Segment Start: INFORMATION SUPPLIED
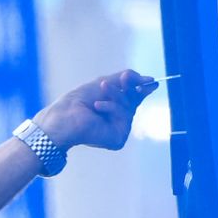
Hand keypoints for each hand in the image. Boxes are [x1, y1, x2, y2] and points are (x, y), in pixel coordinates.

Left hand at [34, 69, 158, 152]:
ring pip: (129, 107)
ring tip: (101, 91)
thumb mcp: (105, 83)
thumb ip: (128, 80)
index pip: (133, 96)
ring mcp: (119, 129)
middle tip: (124, 78)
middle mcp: (118, 119)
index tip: (151, 81)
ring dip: (116, 95)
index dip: (142, 88)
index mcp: (114, 107)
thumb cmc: (78, 101)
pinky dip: (112, 108)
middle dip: (129, 87)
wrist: (65, 115)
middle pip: (134, 100)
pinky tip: (98, 108)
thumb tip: (152, 81)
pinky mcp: (118, 138)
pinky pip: (124, 117)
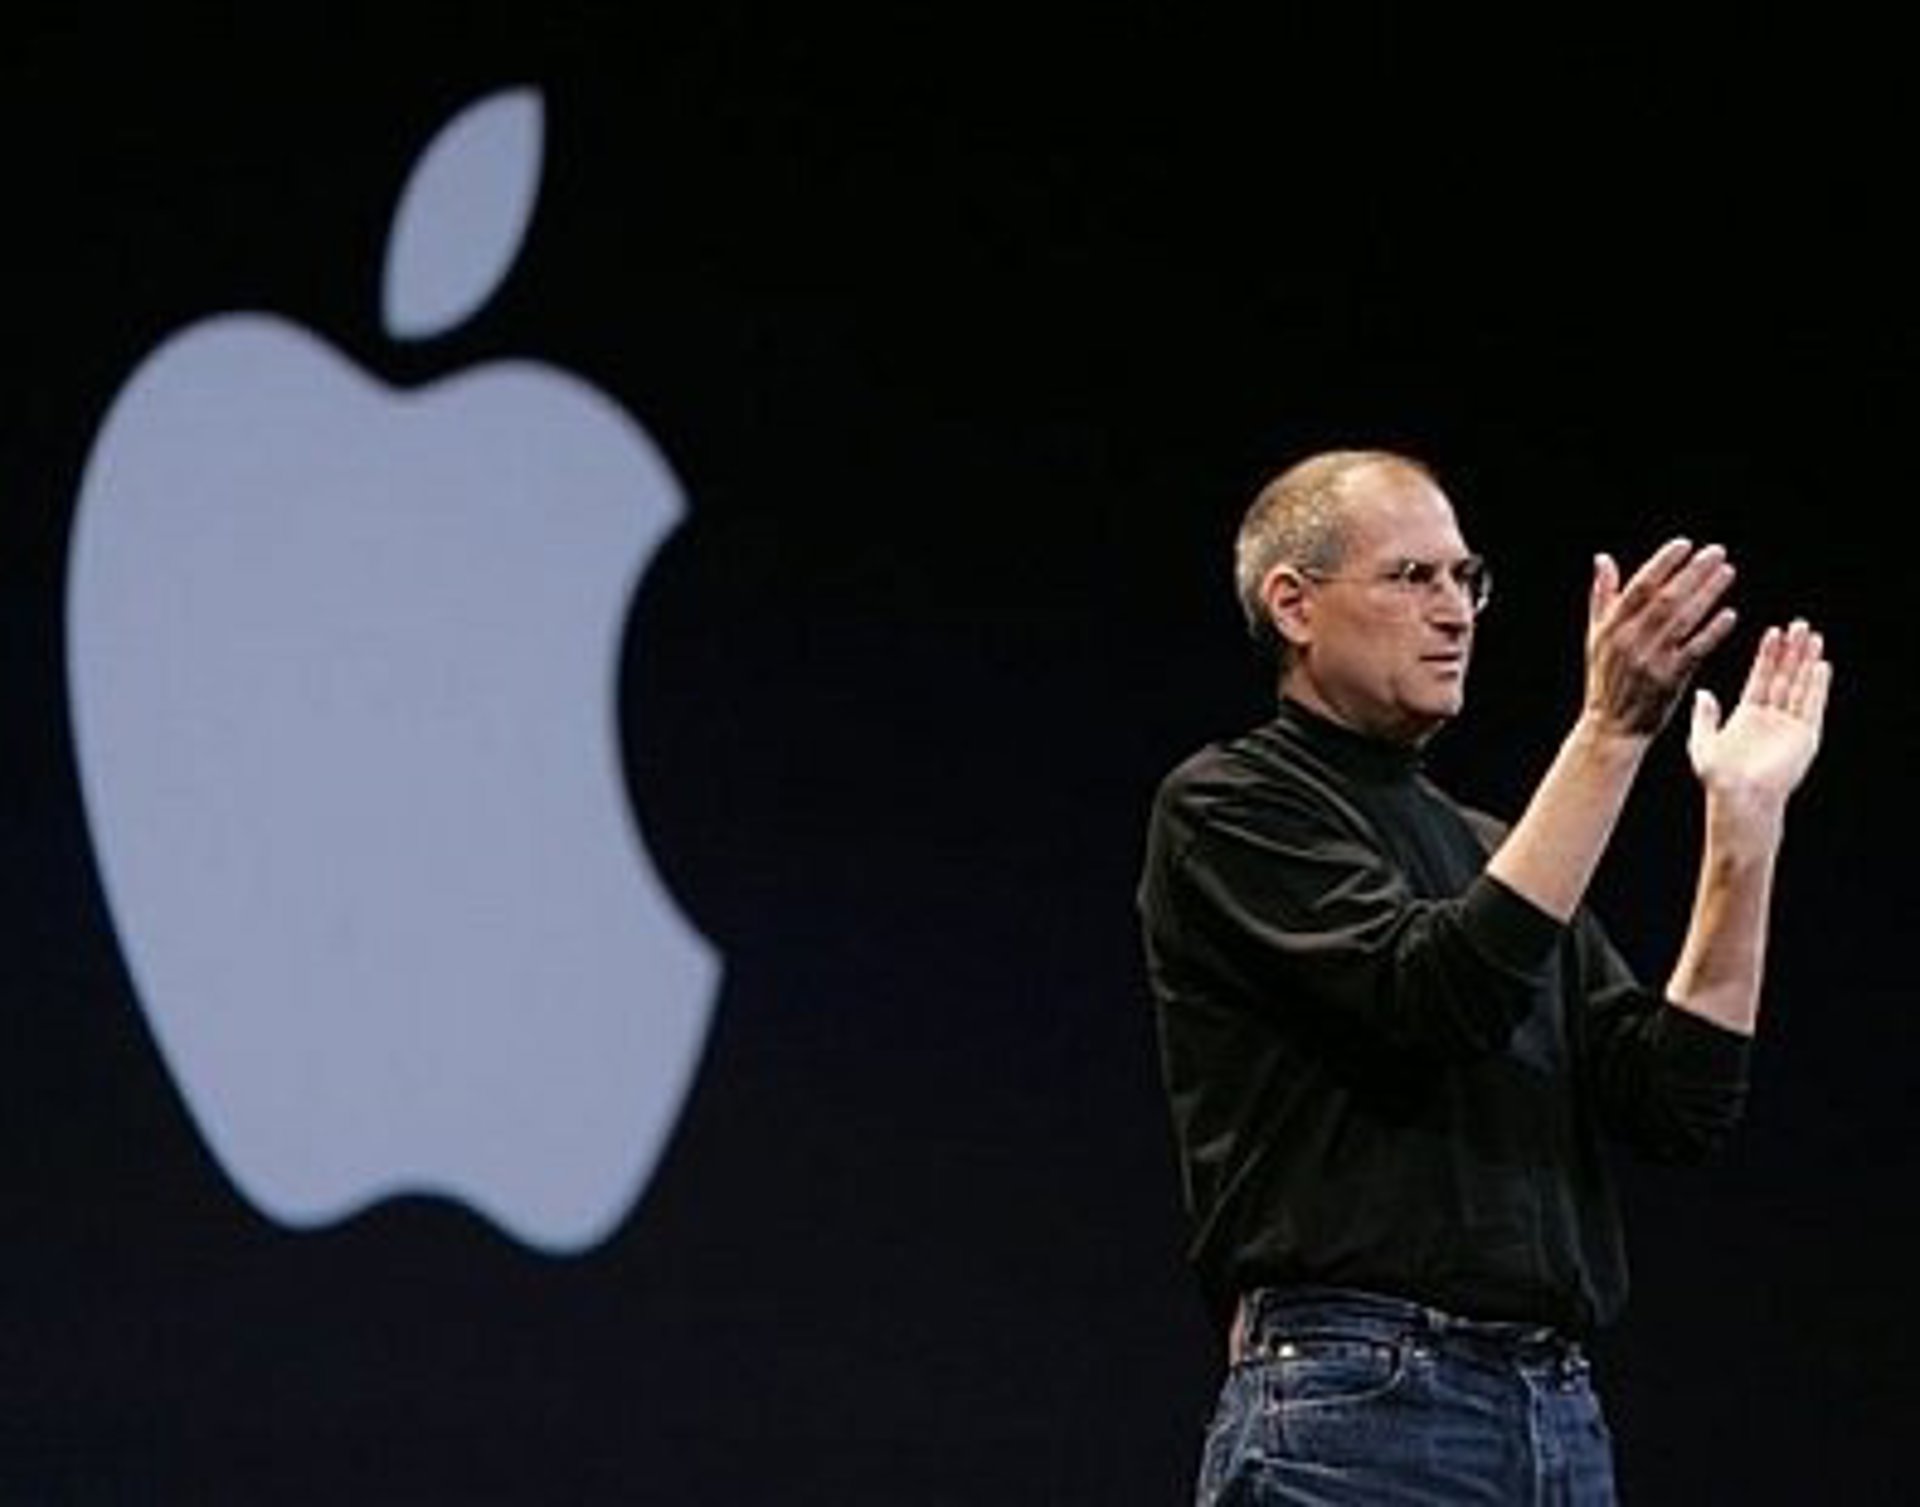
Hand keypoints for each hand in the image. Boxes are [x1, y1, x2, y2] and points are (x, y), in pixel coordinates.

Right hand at [1585, 539, 1738, 737]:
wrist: (1612, 725)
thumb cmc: (1607, 677)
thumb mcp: (1596, 636)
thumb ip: (1602, 596)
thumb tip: (1603, 558)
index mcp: (1611, 627)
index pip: (1640, 586)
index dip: (1663, 563)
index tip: (1685, 544)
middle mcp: (1630, 640)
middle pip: (1666, 599)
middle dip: (1693, 573)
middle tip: (1717, 552)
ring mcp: (1651, 660)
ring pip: (1683, 620)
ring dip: (1708, 594)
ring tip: (1728, 573)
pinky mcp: (1670, 679)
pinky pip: (1696, 650)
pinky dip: (1713, 631)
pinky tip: (1730, 615)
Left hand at [1687, 619, 1831, 814]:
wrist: (1741, 799)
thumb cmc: (1718, 777)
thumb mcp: (1703, 742)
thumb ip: (1704, 717)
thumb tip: (1702, 693)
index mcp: (1748, 715)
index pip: (1761, 677)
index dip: (1768, 655)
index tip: (1773, 632)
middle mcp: (1771, 717)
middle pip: (1784, 676)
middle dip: (1791, 651)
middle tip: (1799, 624)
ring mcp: (1789, 726)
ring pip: (1800, 686)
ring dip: (1807, 663)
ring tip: (1814, 637)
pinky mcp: (1805, 737)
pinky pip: (1812, 706)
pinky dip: (1817, 687)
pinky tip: (1822, 666)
Segment End: INFORMATION SUPPLIED
Each line in the data where the string "thumb" occurs should be identified and copied.

- [FINISHED EXERCISE]:
thumb mcp: (105, 83)
thumb ip: (128, 80)
thumb cmc: (78, 101)
thumb tip: (152, 81)
thumb cmc: (1607, 677)
thumb mcp: (1596, 636)
thumb ip: (1602, 596)
thumb tip: (1603, 558)
thumb cmc: (1718, 777)
thumb mcp: (1703, 742)
thumb ip: (1704, 717)
thumb tip: (1702, 693)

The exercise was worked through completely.